Die anderen stöhnten auf. Platin war ein wertloses Metall.

»Wie viel davon ist platina, Don Diego?«

»Das kann ich nicht sagen. Um das festzustellen, brauch ich bessere Hilfsmittel. Ich schätze, gut die Hälfte.«

»Diese verfluchten Spanier«, sagte Sanson. »Erst beklauen sie die Indianer, dann beklauen sie sich gegenseitig. Philipp ist ein bedauernswerter König, wenn er so beschwindelt wird.«

»Alle Könige werden beschwindelt«, sagte Hunter. »Das liegt in der Natur der Dinge. Aber diese Barren sind trotzdem etwas wert – wenigstens zehntausend Pfund. Wir haben auf jeden Fall einen großen Fang gemacht.«

»Aye«, sagte Sanson. »Aber wenn ich mir vorstelle, wie viel größer er gewesen wäre.«

Es wurden weitere Schätze gezählt. Die Frachträume des Schiffs enthielten Waren für den Haushalt, Stoffe, Blutholz, Tabak und Gewürze wie Chili und Nelken. Das alles ließ sich im Hafen von Port Royal an den Meistbietenden verkaufen und würde insgesamt ein hübsches Sümmchen bringen – vielleicht zweitausend Pfund.

Die Zählung dauerte bis spät in die Nacht, und als sie fertig war, gesellten sich die Männer zu dem feuchtfröhlichen Zechgelage der anderen. Alle bis auf Hunter und Sanson, die sich in Hunters Kajüte trafen.

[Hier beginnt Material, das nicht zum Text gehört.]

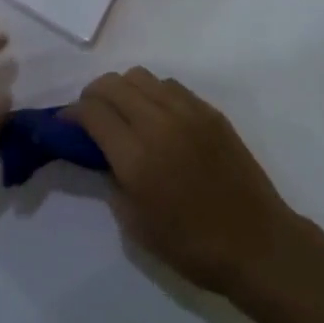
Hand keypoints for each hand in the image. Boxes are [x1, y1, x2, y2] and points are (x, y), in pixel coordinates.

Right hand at [68, 69, 299, 295]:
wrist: (257, 243)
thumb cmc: (192, 246)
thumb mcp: (136, 225)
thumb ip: (112, 181)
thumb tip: (103, 155)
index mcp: (136, 157)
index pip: (92, 112)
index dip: (72, 114)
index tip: (66, 124)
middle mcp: (158, 123)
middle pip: (113, 84)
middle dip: (93, 95)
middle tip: (91, 117)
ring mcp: (187, 112)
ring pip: (141, 76)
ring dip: (123, 90)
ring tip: (124, 114)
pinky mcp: (209, 111)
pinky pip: (169, 86)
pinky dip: (152, 94)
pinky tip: (157, 118)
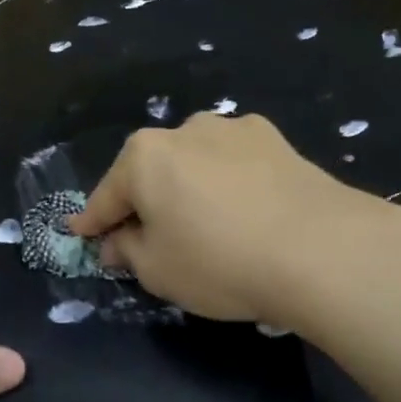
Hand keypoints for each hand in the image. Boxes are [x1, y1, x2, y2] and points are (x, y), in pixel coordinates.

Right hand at [66, 113, 399, 327]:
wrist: (319, 248)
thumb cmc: (219, 262)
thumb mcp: (157, 271)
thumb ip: (128, 250)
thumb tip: (118, 240)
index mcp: (144, 156)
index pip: (106, 196)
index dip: (92, 221)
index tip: (81, 234)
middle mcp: (186, 130)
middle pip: (152, 172)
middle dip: (144, 202)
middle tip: (147, 238)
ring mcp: (235, 129)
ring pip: (196, 163)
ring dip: (190, 187)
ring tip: (205, 223)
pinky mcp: (277, 140)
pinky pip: (235, 164)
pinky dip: (229, 183)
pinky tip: (245, 210)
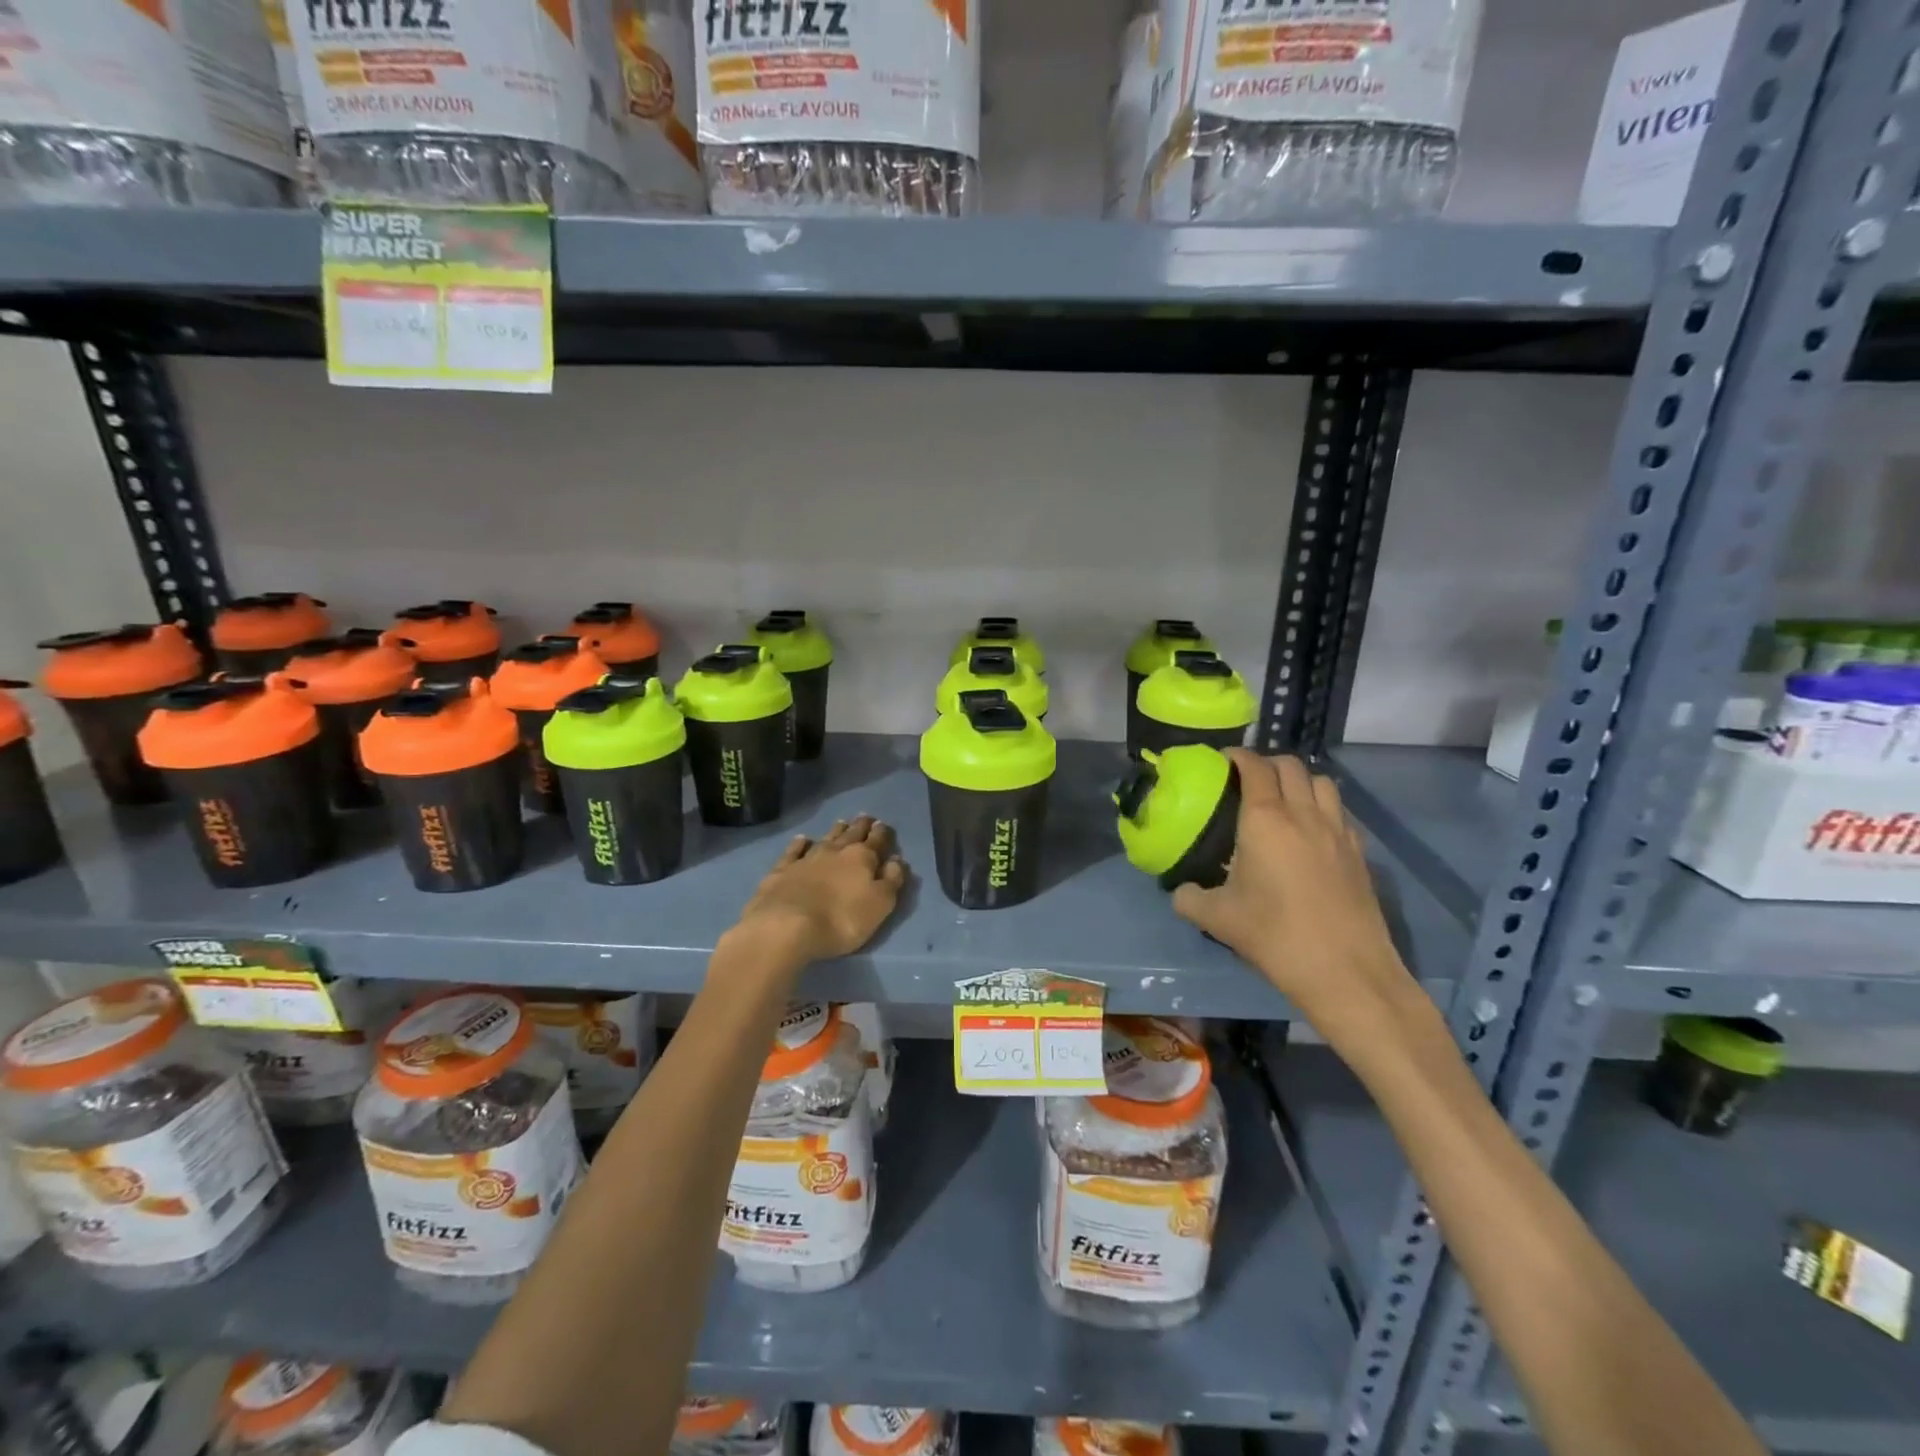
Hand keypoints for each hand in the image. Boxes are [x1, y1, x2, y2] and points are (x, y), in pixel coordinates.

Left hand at [734, 815, 908, 964]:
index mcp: (862, 858)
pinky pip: (794, 851)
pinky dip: (799, 844)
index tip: (883, 825)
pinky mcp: (782, 870)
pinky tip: (802, 839)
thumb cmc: (841, 919)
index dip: (882, 833)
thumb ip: (891, 880)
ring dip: (835, 831)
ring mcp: (806, 858)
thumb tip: (896, 860)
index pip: (876, 840)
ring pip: (825, 838)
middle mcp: (835, 851)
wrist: (786, 926)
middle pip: (851, 834)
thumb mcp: (879, 905)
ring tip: (842, 823)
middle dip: (860, 826)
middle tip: (865, 817)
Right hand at [1173, 751, 1414, 1041]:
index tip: (1222, 760)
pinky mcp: (1359, 852)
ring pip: (1322, 782)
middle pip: (1291, 765)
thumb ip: (1189, 898)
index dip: (1237, 756)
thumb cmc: (1274, 936)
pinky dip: (1323, 807)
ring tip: (1283, 799)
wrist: (1345, 971)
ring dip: (1300, 780)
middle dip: (1268, 763)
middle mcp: (1304, 814)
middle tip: (1248, 779)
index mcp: (1265, 820)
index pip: (1254, 767)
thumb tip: (1181, 890)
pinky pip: (1340, 812)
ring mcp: (1337, 831)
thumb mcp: (1217, 918)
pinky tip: (1310, 832)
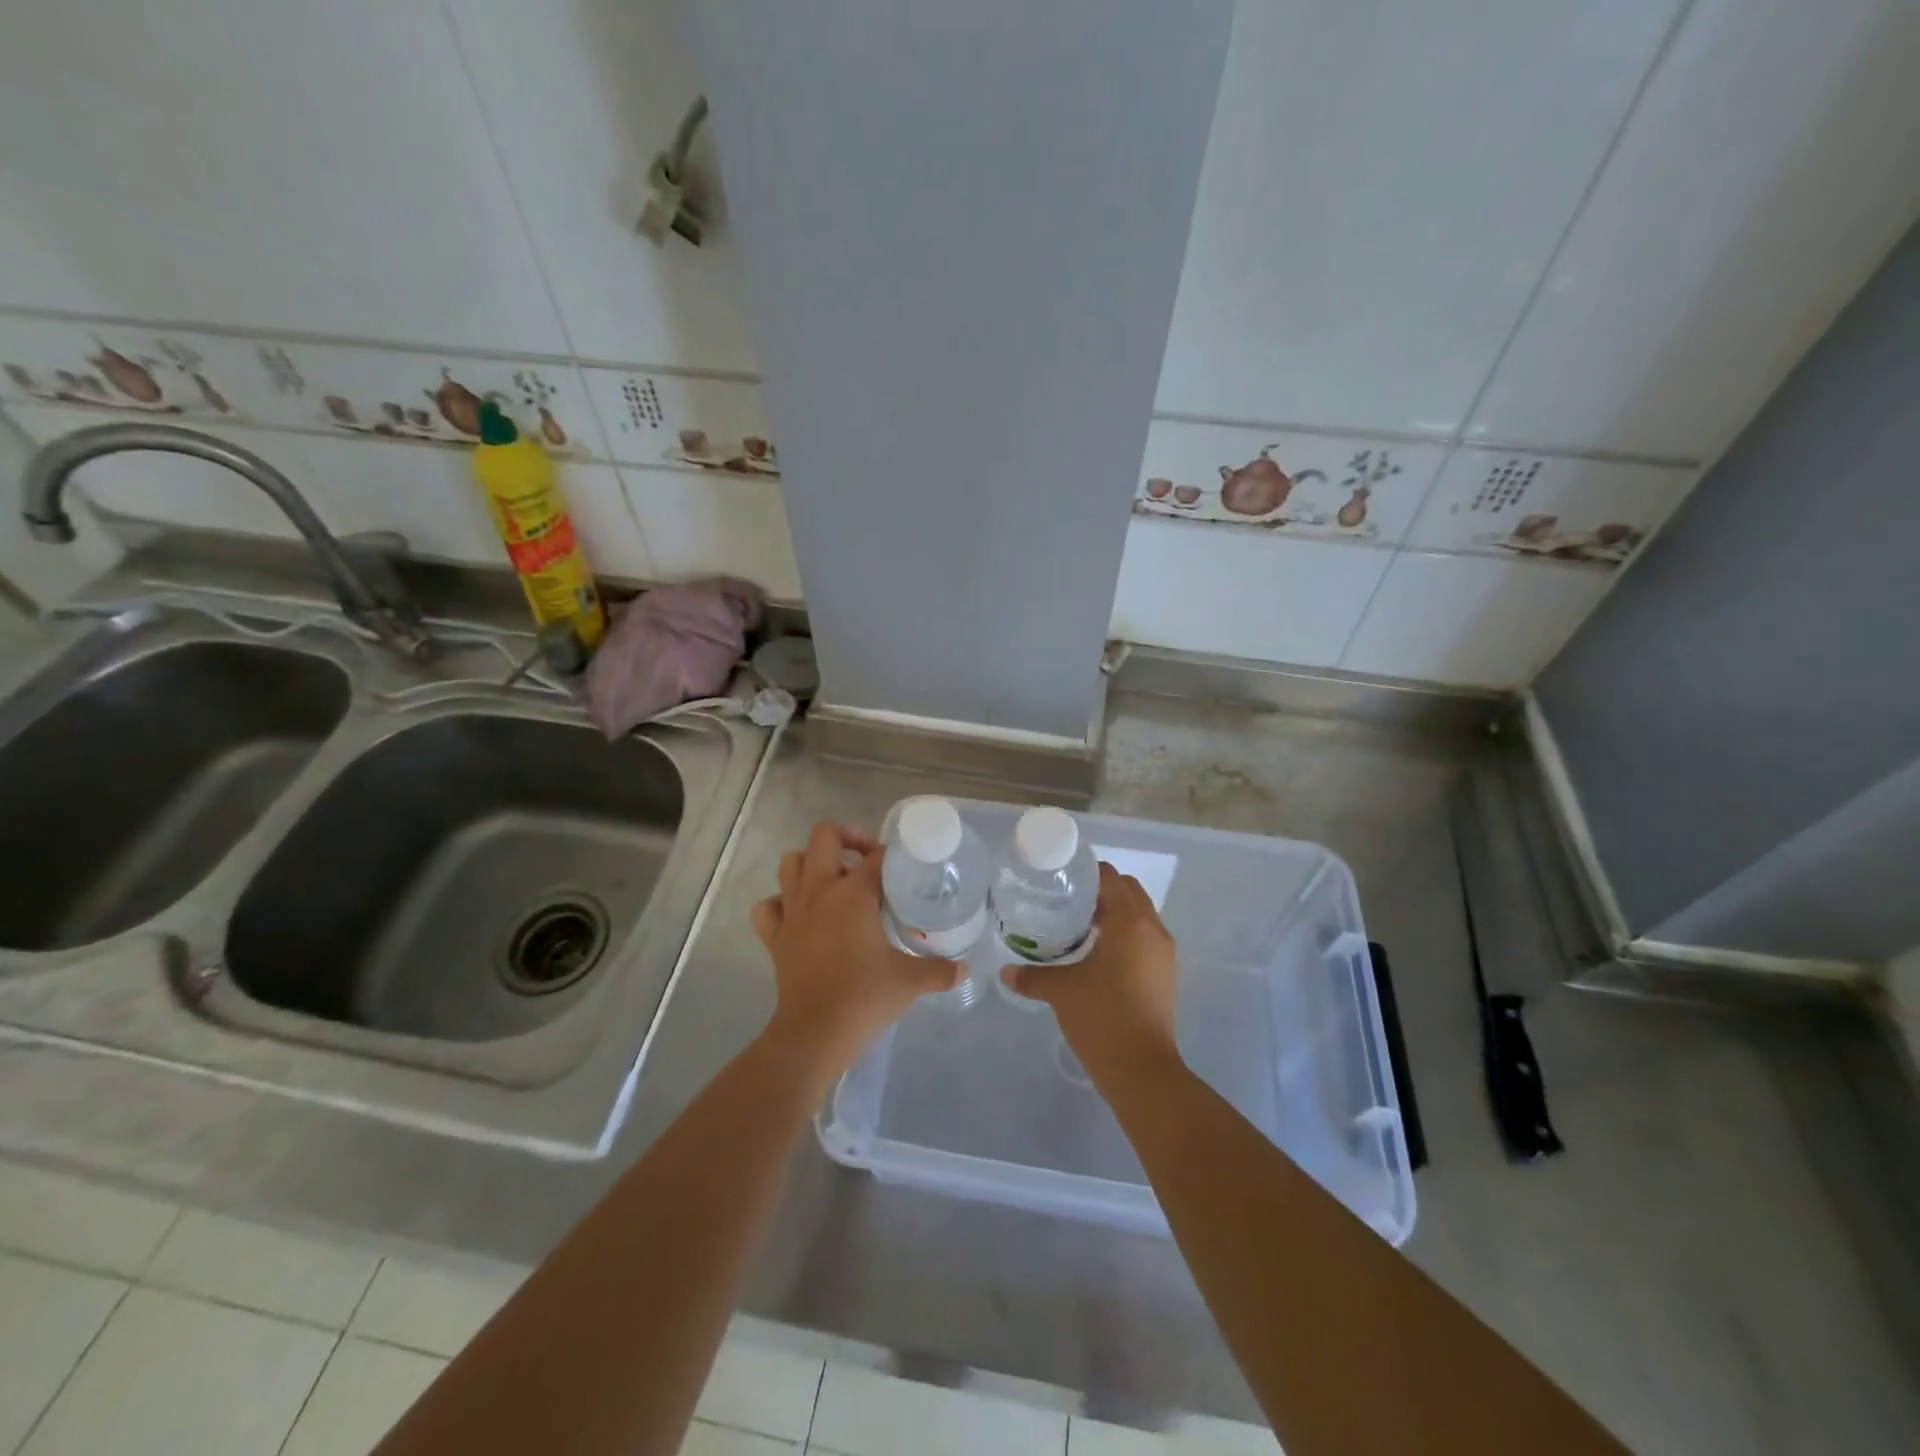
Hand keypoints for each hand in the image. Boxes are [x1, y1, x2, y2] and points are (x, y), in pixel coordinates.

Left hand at [753, 821, 959, 1084]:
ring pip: (791, 863)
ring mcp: (792, 912)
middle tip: (866, 856)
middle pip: (823, 837)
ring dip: (811, 862)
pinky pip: (768, 906)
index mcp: (852, 894)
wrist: (815, 1034)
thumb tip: (965, 969)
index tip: (904, 864)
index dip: (892, 854)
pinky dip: (780, 902)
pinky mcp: (775, 937)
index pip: (875, 857)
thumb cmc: (864, 998)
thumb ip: (939, 970)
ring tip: (833, 877)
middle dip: (846, 836)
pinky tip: (798, 913)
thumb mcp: (910, 981)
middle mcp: (819, 891)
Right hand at [1000, 862, 1181, 1090]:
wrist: (1142, 1070)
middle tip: (1067, 901)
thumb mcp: (1061, 991)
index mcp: (1130, 921)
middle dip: (1101, 891)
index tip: (1061, 879)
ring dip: (1114, 913)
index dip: (1087, 873)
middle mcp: (1153, 930)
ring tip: (1079, 926)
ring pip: (1139, 916)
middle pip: (1129, 892)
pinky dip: (1124, 935)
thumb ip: (1032, 976)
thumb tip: (1005, 971)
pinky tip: (1096, 954)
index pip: (1111, 878)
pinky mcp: (1165, 974)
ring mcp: (1164, 953)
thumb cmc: (1102, 1017)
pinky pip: (1144, 938)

Sanson kam gleich zur Sache. »Wie geht’s der Frau?«

»Sie ist kratzbürstig«, sagte Hunter. »Und sie weint viel.«

»Aber sie ist unversehrt?«

»Sie ist am Leben.«

»Sie muss mit dem Zehnten des Königs verrechnet werden«, sagte Sanson. »Oder mit dem Anteil des Gouverneurs.«

»Das wird Sir James nicht zulassen.«

»Ihr könnt ihn sicherlich überzeugen.«

»Das bezweifele ich.«

»Ihr habt seine einzige Nichte gerettet …«

»Sir James hat einen ausgeprägten Geschäftssinn. Für ihn zählt nur Gold.«

»Ich finde«, sagte Sanson, »Ihr solltet im Interesse der gesamten Besatzung versuchen, ihm die richtige Denkweise nahezubringen.«

Hunter zuckte die Achseln. Er hatte selbst auch schon daran gedacht und sich vorgenommen, die Sache dem Gouverneur vorzutragen.

Aber er wollte Sanson keine Versprechungen machen.

Der Franzose schenkte Wein ein. »Nun«, sagte er zufrieden. »Wir haben Großes bewirkt, mein Freund. Welche Route habt Ihr für die Rückkehr geplant?«

Hunter schilderte seine Absicht, nach Süden zu fahren und so lange auf offener See zu bleiben, bis sie nach Westen Kurs auf Port Royal nehmen konnten.

»Meint Ihr nicht«, gab Sanson zu bedenken, »es wäre sicherer, den Schatz auf die beiden Schiffe zu verteilen und uns jetzt zu trennen, um auf verschiedenen Routen zurückzukehren?«

»Ich halte es für besser, wenn wir zusammenbleiben. Zwei Schiffe wirken abschreckender, wenn sie aus der Ferne gesichtet werden. Einzeln könnten wir angegriffen werden.«

»Aye«, sagte Sanson. »Aber in diesen Gewässern patrouillieren Dutzende spanische Kriegsschiffe. Wenn wir uns trennen, ist es eher unwahrscheinlich, dass wir beide auf eines treffen.«

»Von spanischen Soldaten haben wir nichts zu befürchten. Wir sind ein herkömmliches spanisches Handelsschiff. Aber die Franzosen oder die Engländer könnten uns angreifen.«

Sanson lächelte. »Ihr traut mir nicht.«

»Natürlich nicht«, erwiderte Hunter und lächelte zurück. »Ich will Euch im Blick haben, und ich will den Schatz unter meinen Füßen.«

»So sei es«, sagte Sanson, doch in seinen Augen lag ein dunkler Ausdruck, von dem Hunter sich vornahm, ihn nicht zu vergessen.